Os trabalhadores da Defesa de St. Louis, Boeing, definidos para atacar depois de rejeitar a última oferta

Os membros do sindicato que montam os caças da Boeing na área de St. Louis rejeitaram a mais recente oferta de contrato do Planembaker dos EUA no domingo e atacarão à meia -noite de segunda -feira, informou a Associação Internacional de Maquinistas e o Sindicato dos Trabalhadores Aeroespaciais.

“Os membros do IAM District 837 … merecem um contrato que reflita sua habilidade, dedicação e o papel crítico que desempenham na defesa de nosso país”, disse o representante de negócios do sindicato, Tom Boelly.
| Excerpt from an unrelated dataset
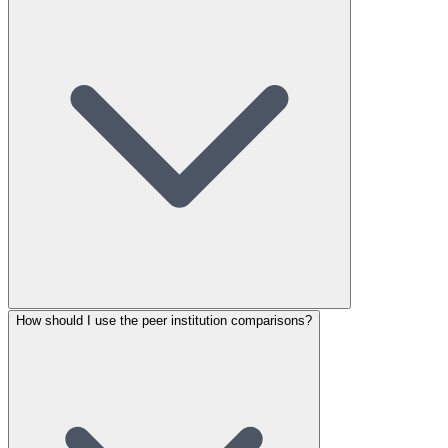
How should I use the peer institution comparisons?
A Boeing disse que estava pronta para a ação. “Estamos preparados para uma greve e implementamos completamente nosso plano de contingência”, disse o vice -presidente e gerente geral da Boeing Air Dominance, Dan Gillian, em comunicado por e -mail à Reuters.


Boeing
A proposta de oferta original da Boeing incluiu um aumento de 20% dos salários gerais em quatro anos e um bônus de ratificação de US $ 5.000. Bloomberg via Getty Images

“Estamos decepcionados que nossos funcionários em St. Louis rejeitaram uma oferta que contou com 40% de crescimento salarial médio”, acrescentou.

A proposta original da Boeing incluiu um aumento de salário geral de 20% em quatro anos e um bônus de ratificação de US $ 5.000, além de mais tempo de férias e licença médica. O sindicato rejeitou a oferta, dizendo que era insuficiente.

Na semana passada, a Boeing enviou uma nova oferta de contrato ao sindicato com algumas pequenas alterações de remuneração que beneficiariam os membros seniores do sindicato, de acordo com a empresa. A oferta também manteve as políticas atuais de horas extras, que a Boeing havia proposto modificar na última oferta de contrato.

Os trabalhadores reúnem os caças da Boeing e o MQ-25, um drone de reabastecimento aéreo que está sendo desenvolvido para a Marinha dos EUA.


Logotipo da Boeing em um prédio.
A Boeing está expandindo as instalações de fabricação na área de St. Louis para o novo caça da Força Aérea dos EUA, o F-47A. AFP via Getty Images

A Divisão de Defesa da Boeing está expandindo as instalações de fabricação na área de St. Louis para o novo caça da Força Aérea dos EUA, o F-47A, depois de vencer o contrato este ano.

A próxima greve do sindicato, representando 3.200 funcionários, seria muito menor do que a Boeing foi atingida no outono passado, quando 33.000 maquinistas da divisão de avião comerciais da Boeing saíram por quase dois meses. Essa greve terminou com a aprovação de um contrato de quatro anos que incluiu um aumento salarial de 38%.